* **Dataset content**
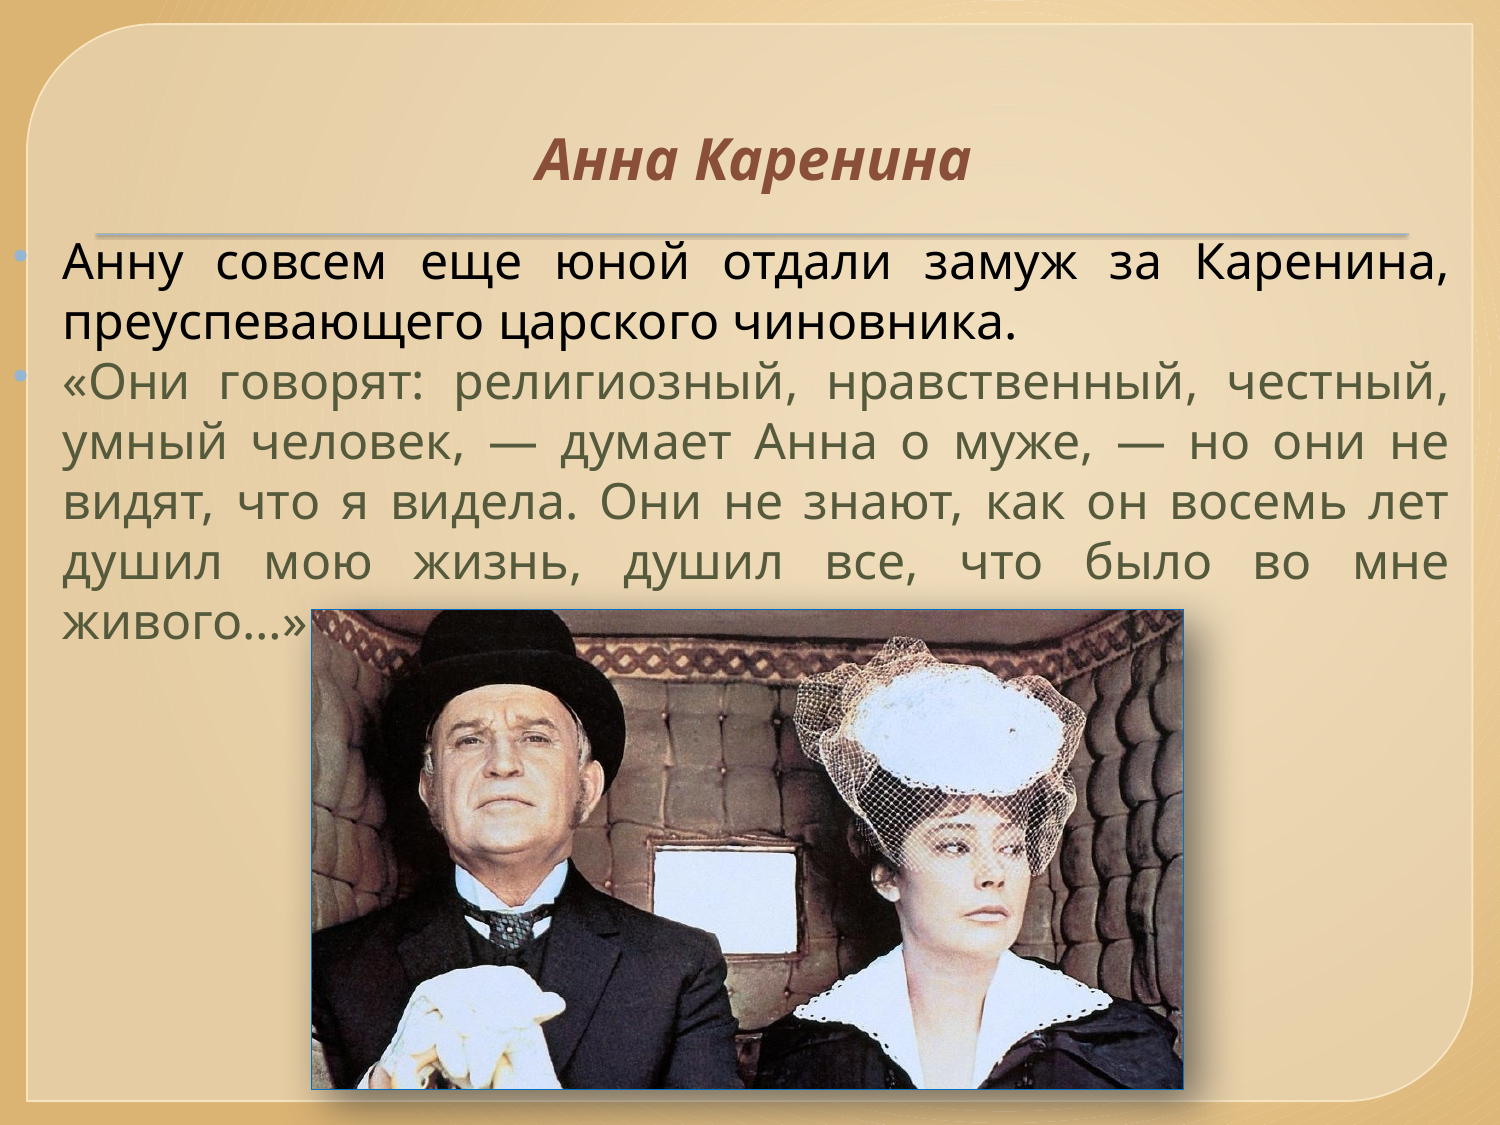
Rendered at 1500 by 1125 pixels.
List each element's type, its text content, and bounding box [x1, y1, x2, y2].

picture [310, 609, 1184, 1091]
list Анну совсем еще юной отдали замуж за Каренина, преуспевающего царского чиновника. «Они говорят: религиозный, нравственный, честный, умный человек, — думает Анна о муже, — но они не видят, что я видела. Они не знают, как он восемь лет душил мою жизнь, душил все, что было во мне живого…» [0, 222, 1465, 966]
title Анна Каренина [75, 11, 1425, 200]
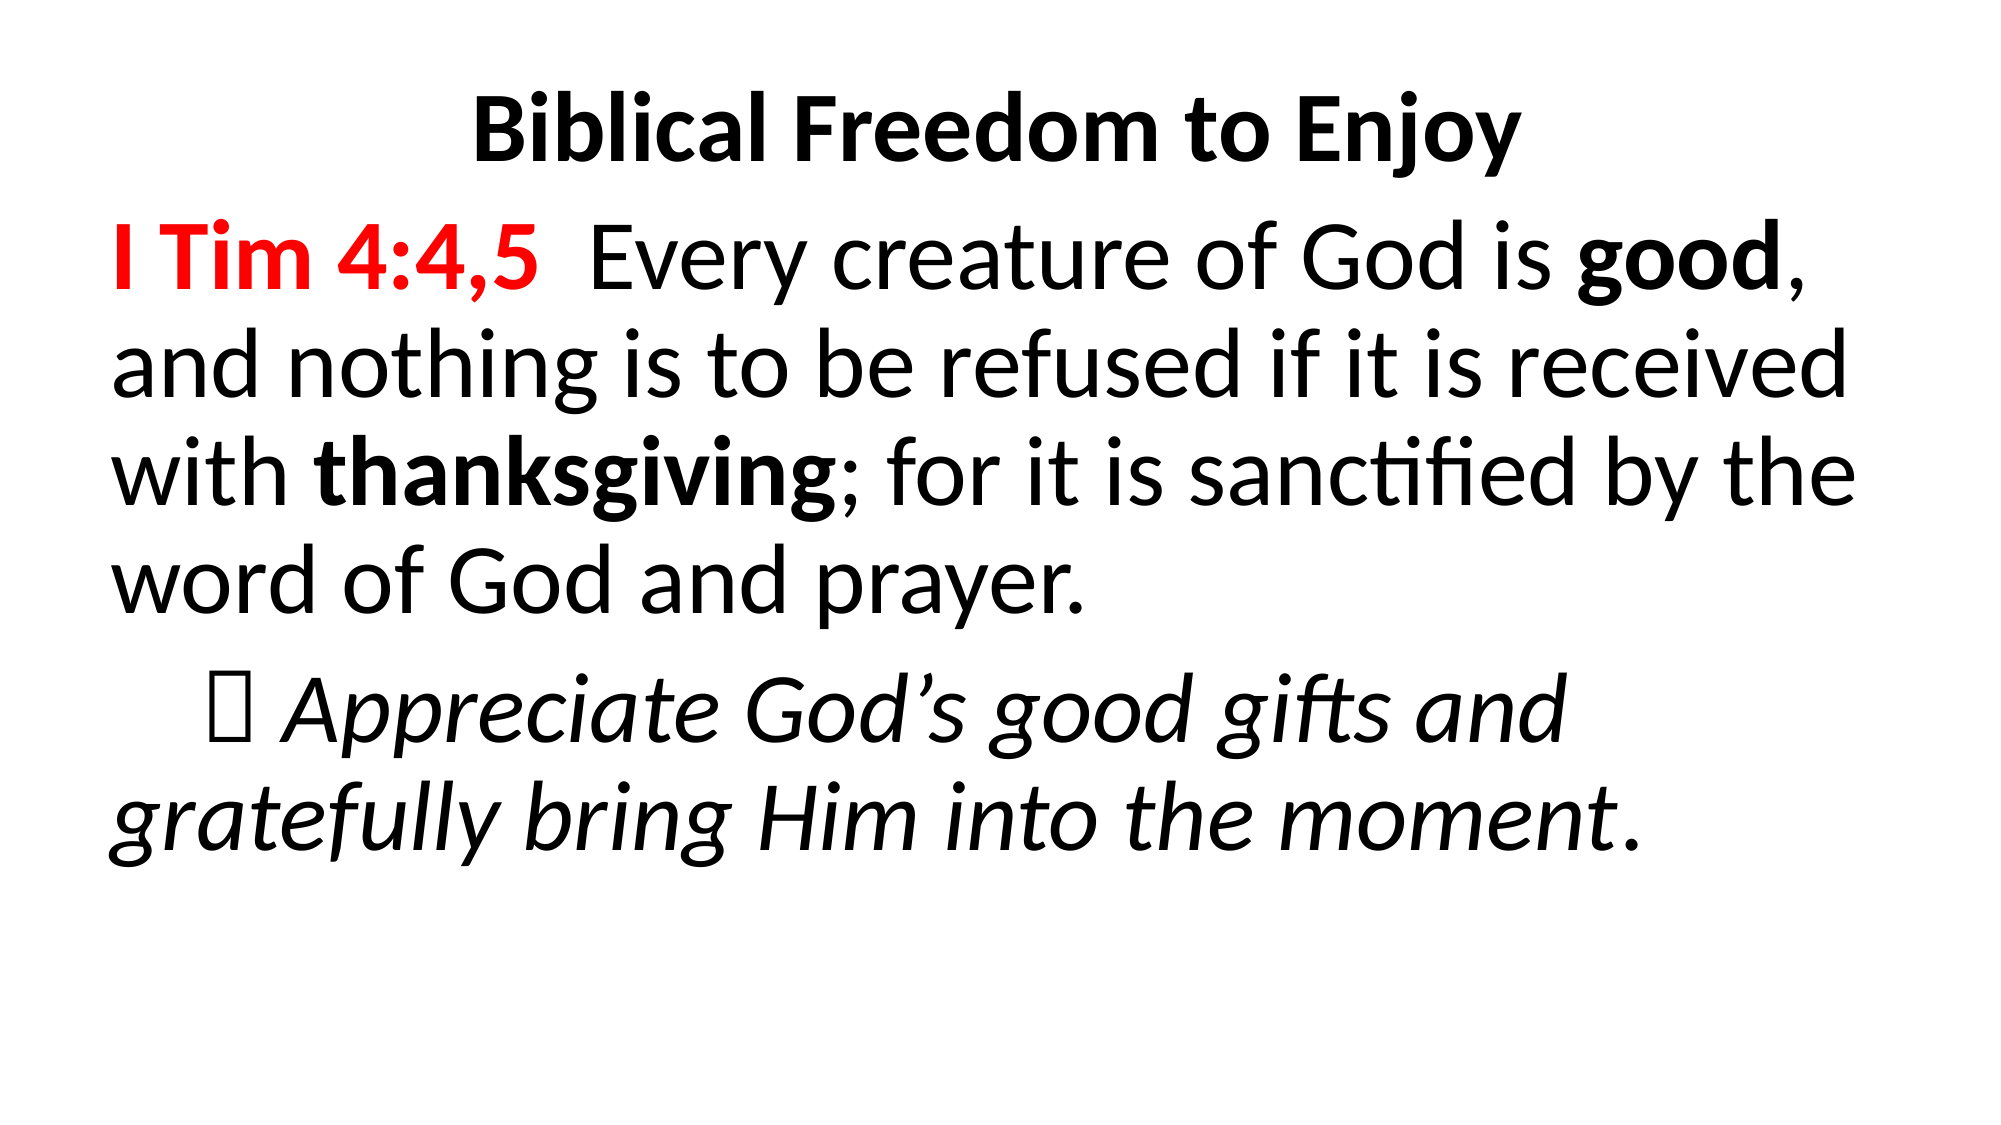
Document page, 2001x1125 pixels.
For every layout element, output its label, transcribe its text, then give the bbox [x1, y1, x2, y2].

list Biblical Freedom to Enjoy I Tim 4:4,5 Every creature of God is good, and nothing is to be refused if it is received with thanksgiving; for it is sanctified by the word of God and prayer.  Appreciate God’s good gifts and gratefully bring Him into the moment. [95, 67, 1900, 1066]
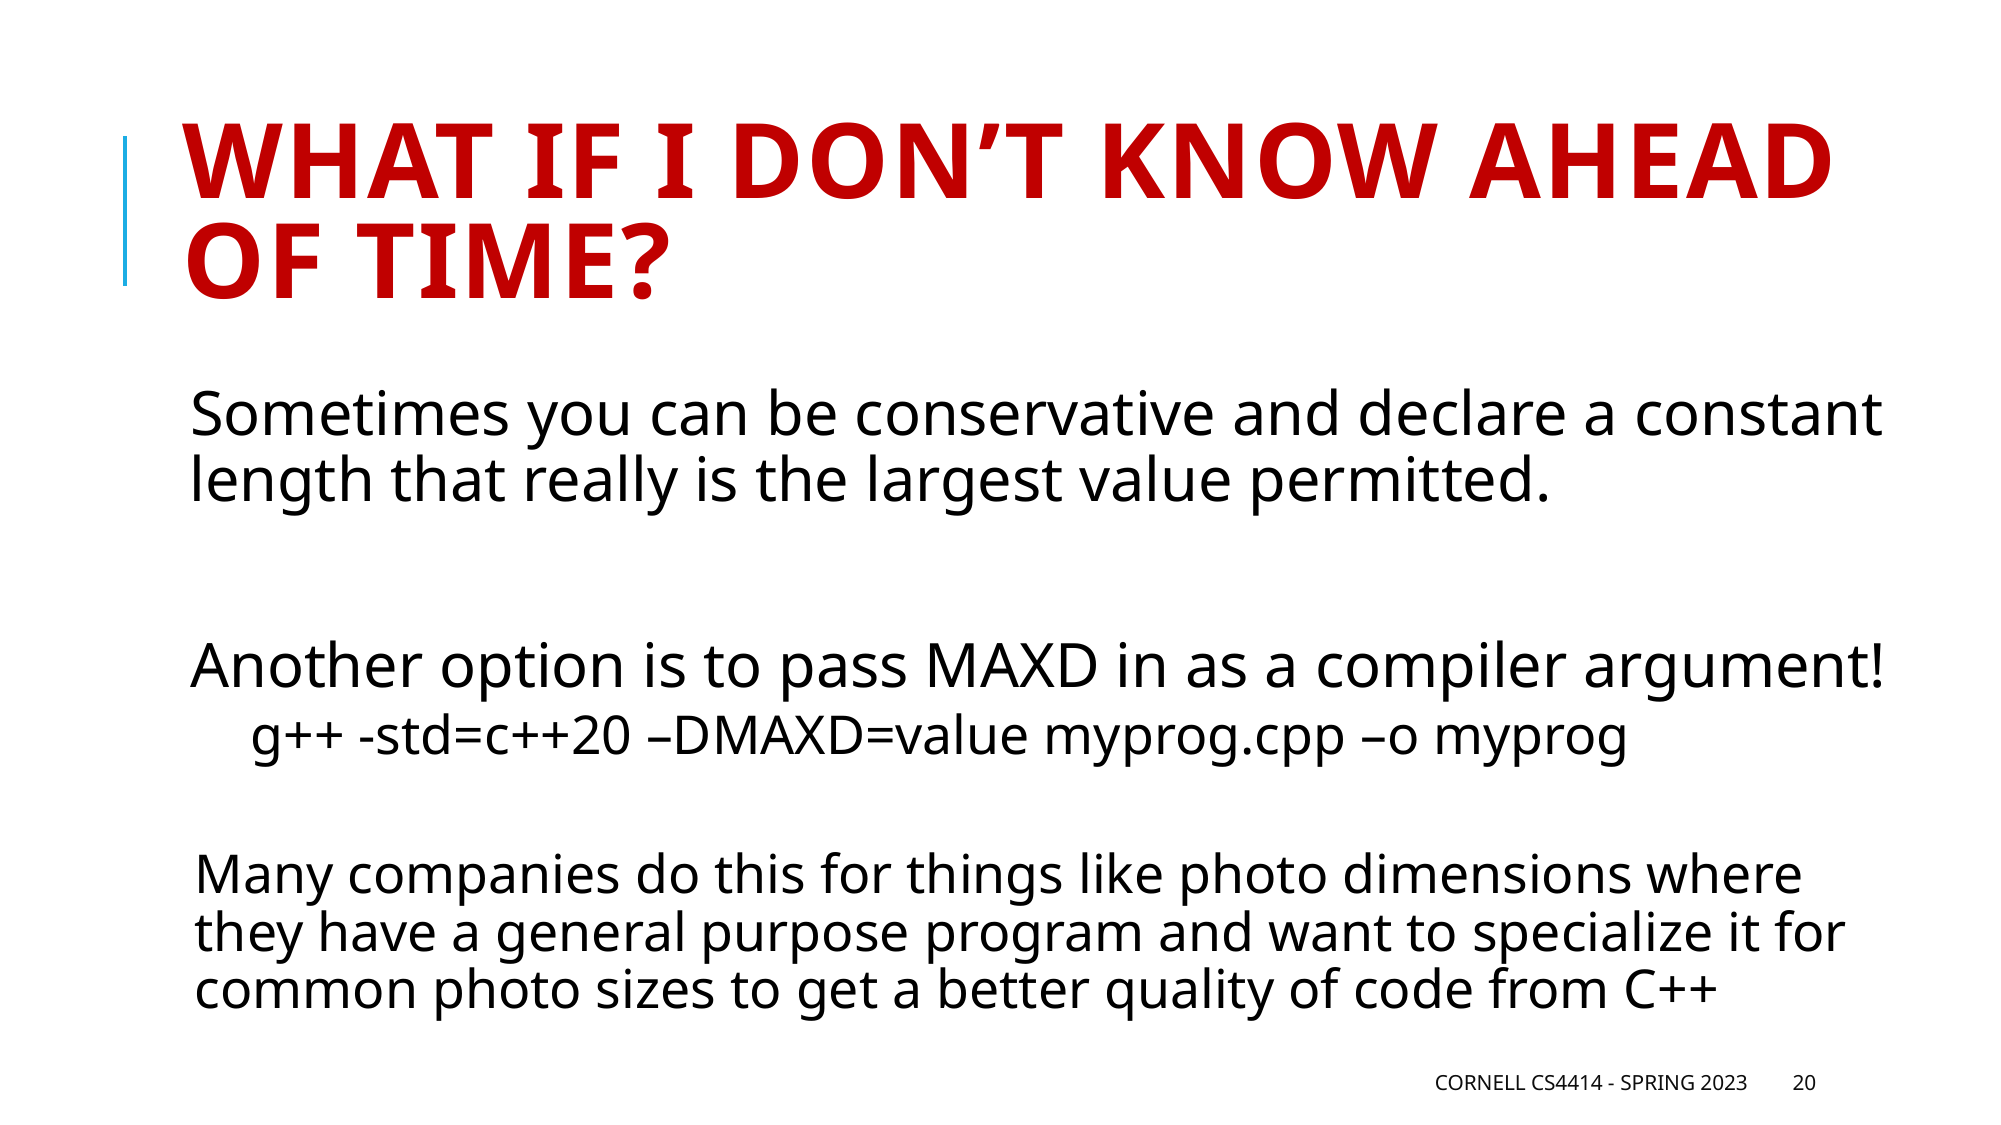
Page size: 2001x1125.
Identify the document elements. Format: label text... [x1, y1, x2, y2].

slide_number 20 [1777, 1061, 1938, 1107]
list Sometimes you can be conservative and declare a constant length that really is the largest value permitted. Another option is to pass MAXD in as a compiler argument! g++ -std=c++20 –DMAXD=value myprog.cpp –o myprog Many companies do this for things like photo dimensions where they have a general purpose program and want to specialize it for common photo sizes to get a better quality of code from C++ [168, 375, 1914, 1035]
title What if I don’t know ahead of time? [168, 96, 1914, 342]
footer Cornell CS4414 - Spring 2023 [794, 1061, 1763, 1107]
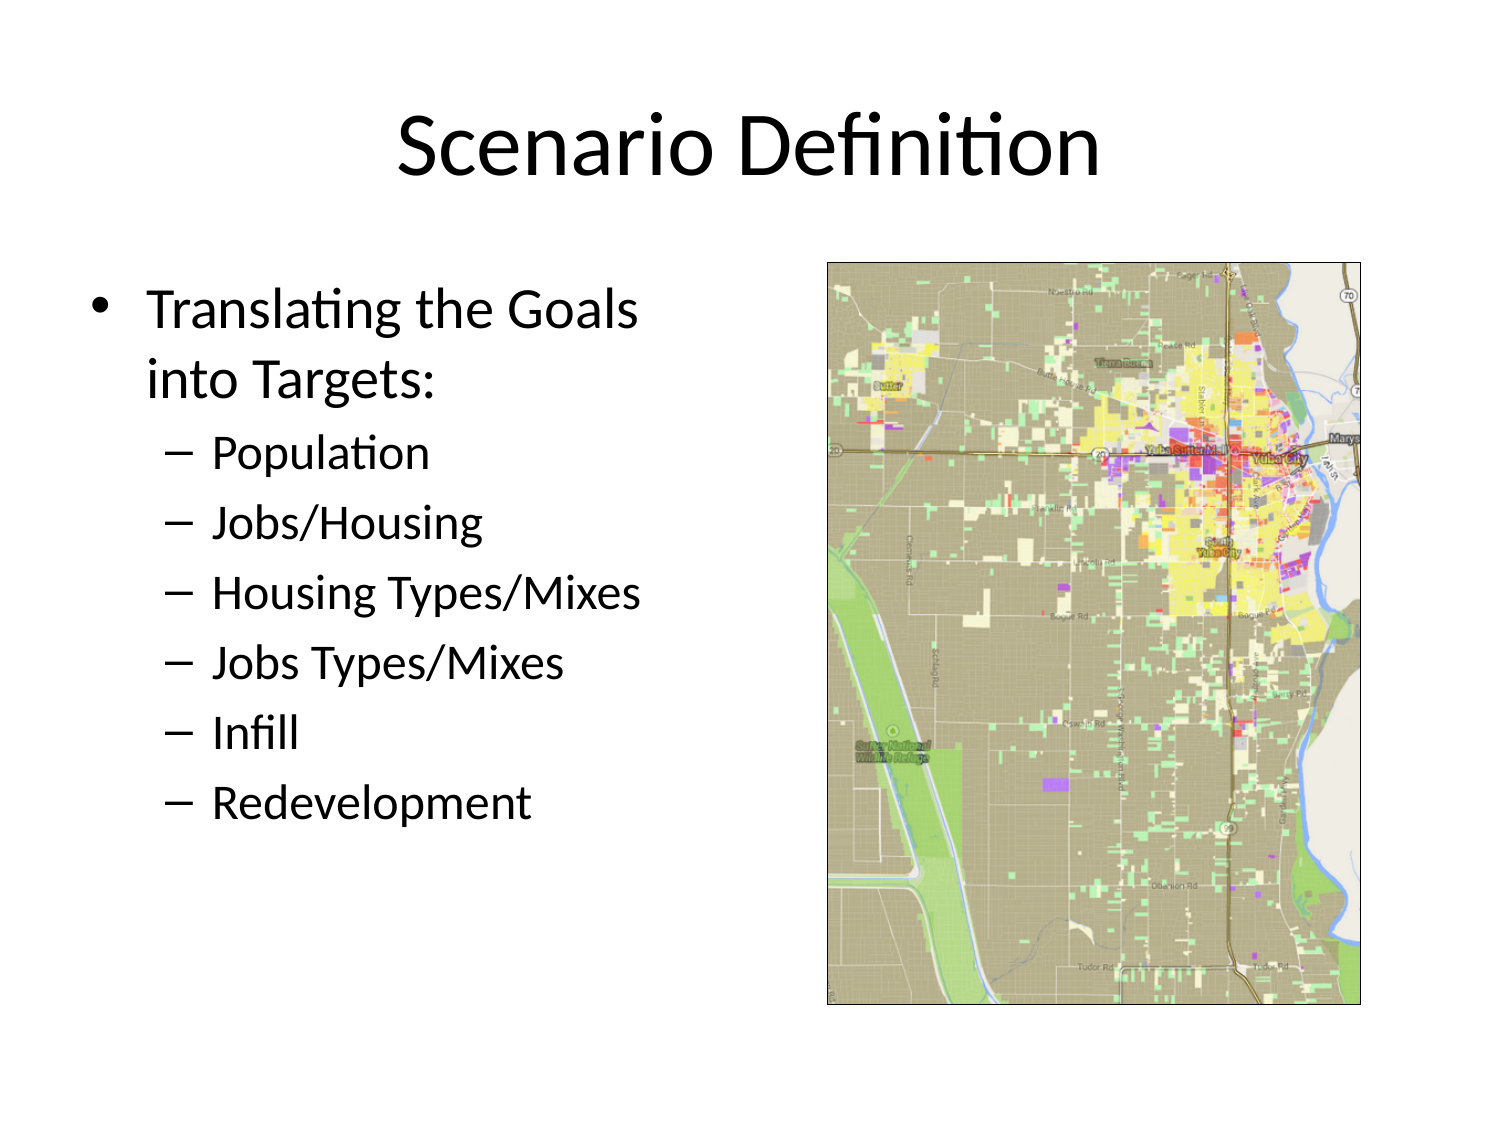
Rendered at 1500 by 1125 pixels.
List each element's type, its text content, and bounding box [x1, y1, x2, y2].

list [827, 262, 1361, 1006]
title Scenario Definition [75, 45, 1425, 233]
list Translating the Goals into Targets: Population Jobs/Housing Housing Types/Mixes Jobs Types/Mixes Infill Redevelopment [75, 262, 738, 1005]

* **What to produce**
From the first line of the records down through the line containing "Document page, 2001x1125 pixels.", transcribe exactly those lines and no others, both ends kept, pictures dropped.

* **Answer for this exercise**
Rendered at 1500 by 1125 pixels.
List each element's type, its text content, and bounding box [x1, y1, x2, y2].

picture [310, 609, 1184, 1091]
list Анну совсем еще юной отдали замуж за Каренина, преуспевающего царского чиновника. «Они говорят: религиозный, нравственный, честный, умный человек, — думает Анна о муже, — но они не видят, что я видела. Они не знают, как он восемь лет душил мою жизнь, душил все, что было во мне живого…» [0, 222, 1465, 966]
title Анна Каренина [75, 11, 1425, 200]
Document page, 2001x1125 pixels.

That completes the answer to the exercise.